(Excerpts from a dataset)
• • •
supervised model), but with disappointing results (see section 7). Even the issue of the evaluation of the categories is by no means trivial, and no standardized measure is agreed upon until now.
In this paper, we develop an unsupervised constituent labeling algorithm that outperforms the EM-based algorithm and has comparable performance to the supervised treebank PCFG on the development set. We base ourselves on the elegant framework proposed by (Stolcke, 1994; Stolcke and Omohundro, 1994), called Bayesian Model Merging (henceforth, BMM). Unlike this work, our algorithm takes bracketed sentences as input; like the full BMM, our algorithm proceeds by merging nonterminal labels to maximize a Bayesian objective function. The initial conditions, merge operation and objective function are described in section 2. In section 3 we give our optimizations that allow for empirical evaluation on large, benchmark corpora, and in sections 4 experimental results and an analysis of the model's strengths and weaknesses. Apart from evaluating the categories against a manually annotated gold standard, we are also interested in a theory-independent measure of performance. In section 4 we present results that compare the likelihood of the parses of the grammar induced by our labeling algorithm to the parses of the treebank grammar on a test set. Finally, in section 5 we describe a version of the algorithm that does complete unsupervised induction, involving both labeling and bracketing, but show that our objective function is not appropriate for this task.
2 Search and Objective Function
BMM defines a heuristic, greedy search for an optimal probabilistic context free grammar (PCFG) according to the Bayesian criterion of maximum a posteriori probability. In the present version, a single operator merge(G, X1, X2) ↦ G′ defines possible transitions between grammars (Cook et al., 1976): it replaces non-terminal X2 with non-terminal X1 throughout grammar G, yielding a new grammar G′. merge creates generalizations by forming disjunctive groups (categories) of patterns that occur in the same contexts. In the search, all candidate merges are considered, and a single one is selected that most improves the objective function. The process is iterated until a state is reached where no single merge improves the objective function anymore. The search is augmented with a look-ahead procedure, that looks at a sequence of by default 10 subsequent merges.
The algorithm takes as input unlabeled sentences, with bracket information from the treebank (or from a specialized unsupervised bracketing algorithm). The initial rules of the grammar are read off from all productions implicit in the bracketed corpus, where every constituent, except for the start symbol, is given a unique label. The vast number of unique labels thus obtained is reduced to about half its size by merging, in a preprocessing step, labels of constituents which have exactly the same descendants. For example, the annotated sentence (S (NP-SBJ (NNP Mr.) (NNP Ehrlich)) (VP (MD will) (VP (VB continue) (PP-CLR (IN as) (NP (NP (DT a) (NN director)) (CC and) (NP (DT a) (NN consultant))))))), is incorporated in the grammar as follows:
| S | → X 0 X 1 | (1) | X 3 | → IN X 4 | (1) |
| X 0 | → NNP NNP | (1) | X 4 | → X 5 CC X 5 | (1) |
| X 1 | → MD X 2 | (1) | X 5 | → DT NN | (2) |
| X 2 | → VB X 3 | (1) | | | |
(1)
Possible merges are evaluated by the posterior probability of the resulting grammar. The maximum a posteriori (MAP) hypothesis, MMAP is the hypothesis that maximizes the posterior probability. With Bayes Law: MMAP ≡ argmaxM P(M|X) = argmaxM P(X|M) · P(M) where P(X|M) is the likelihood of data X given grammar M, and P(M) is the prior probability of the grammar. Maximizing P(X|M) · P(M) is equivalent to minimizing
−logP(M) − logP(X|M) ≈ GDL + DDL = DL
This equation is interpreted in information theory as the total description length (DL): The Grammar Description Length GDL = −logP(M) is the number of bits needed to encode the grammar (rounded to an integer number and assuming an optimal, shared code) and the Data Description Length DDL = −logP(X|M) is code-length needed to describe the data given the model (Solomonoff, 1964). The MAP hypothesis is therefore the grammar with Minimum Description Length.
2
• • •
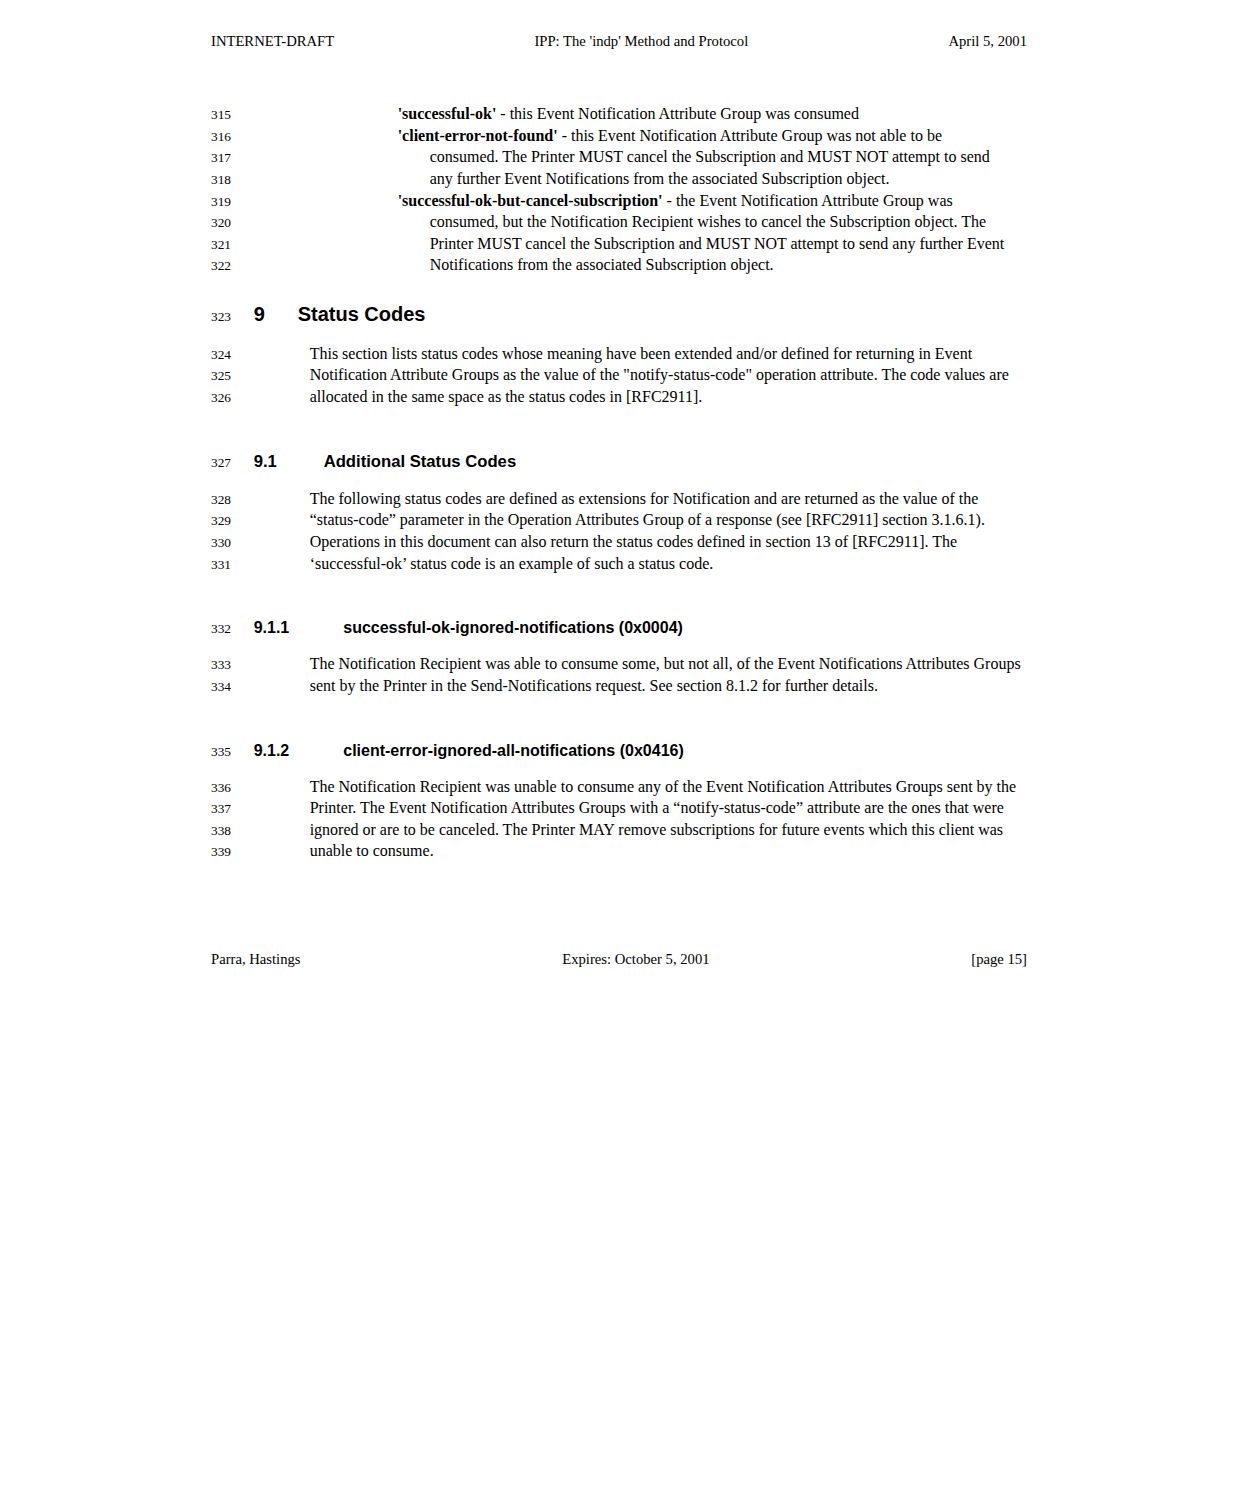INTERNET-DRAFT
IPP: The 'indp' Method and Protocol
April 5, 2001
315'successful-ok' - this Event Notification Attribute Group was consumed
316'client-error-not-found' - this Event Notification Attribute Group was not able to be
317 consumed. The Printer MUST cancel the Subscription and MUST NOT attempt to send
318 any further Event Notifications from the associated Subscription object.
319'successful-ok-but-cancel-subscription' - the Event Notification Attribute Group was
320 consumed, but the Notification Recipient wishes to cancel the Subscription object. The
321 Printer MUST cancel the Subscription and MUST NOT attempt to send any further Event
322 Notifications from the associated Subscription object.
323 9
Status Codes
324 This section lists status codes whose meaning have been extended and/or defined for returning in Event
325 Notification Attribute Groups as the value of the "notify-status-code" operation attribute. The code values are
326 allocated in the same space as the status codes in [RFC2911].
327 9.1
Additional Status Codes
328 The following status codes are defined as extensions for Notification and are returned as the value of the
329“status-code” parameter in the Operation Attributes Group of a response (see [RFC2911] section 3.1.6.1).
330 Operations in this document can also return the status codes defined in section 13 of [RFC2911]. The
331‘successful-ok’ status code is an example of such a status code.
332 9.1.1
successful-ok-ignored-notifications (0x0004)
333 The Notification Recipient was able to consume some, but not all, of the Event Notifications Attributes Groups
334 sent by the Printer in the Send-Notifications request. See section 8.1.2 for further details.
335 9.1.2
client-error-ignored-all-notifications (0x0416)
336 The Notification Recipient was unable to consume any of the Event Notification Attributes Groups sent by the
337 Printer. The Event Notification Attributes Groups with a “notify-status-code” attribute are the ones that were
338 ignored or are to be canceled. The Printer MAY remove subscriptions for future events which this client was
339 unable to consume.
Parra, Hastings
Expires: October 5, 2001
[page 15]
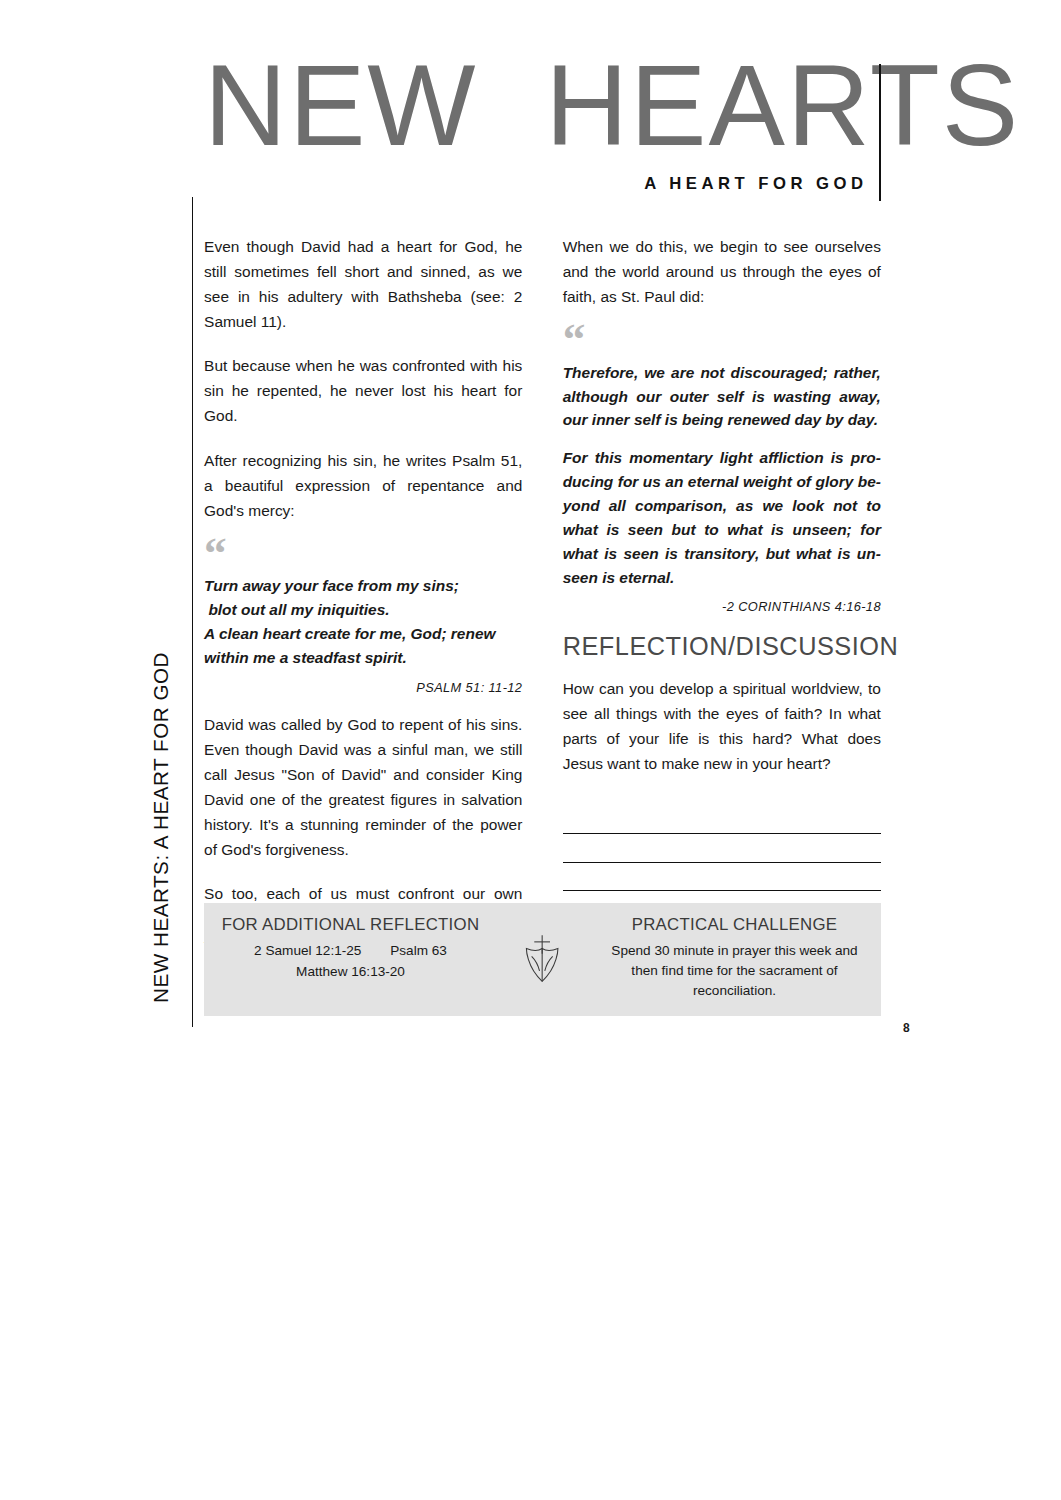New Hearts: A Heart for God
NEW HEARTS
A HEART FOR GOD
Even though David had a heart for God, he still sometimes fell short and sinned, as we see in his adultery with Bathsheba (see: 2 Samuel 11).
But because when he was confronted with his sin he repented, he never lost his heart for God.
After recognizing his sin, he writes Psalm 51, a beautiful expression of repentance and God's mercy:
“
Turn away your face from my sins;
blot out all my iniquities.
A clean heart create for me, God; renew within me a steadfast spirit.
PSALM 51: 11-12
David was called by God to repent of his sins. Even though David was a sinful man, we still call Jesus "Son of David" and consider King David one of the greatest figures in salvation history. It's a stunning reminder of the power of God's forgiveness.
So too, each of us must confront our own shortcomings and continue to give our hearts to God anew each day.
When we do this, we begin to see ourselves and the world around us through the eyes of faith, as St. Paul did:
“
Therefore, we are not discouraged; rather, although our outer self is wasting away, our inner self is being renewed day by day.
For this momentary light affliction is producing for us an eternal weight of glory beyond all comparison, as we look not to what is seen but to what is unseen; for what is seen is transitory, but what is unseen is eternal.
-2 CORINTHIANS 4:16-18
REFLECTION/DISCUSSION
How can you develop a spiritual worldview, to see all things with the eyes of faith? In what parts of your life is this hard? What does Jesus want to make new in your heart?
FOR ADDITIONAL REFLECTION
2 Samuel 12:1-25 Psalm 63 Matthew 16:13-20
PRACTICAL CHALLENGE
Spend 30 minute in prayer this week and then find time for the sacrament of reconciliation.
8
• • •
→ Task objective: The lines to copy are those above that contain "Samuel".

→ Solution below:
Even though David had a heart for God, he still sometimes fell short and sinned, as we see in his adultery with Bathsheba (see: 2 Samuel 11).
2 Samuel 12:1-25 Psalm 63 Matthew 16:13-20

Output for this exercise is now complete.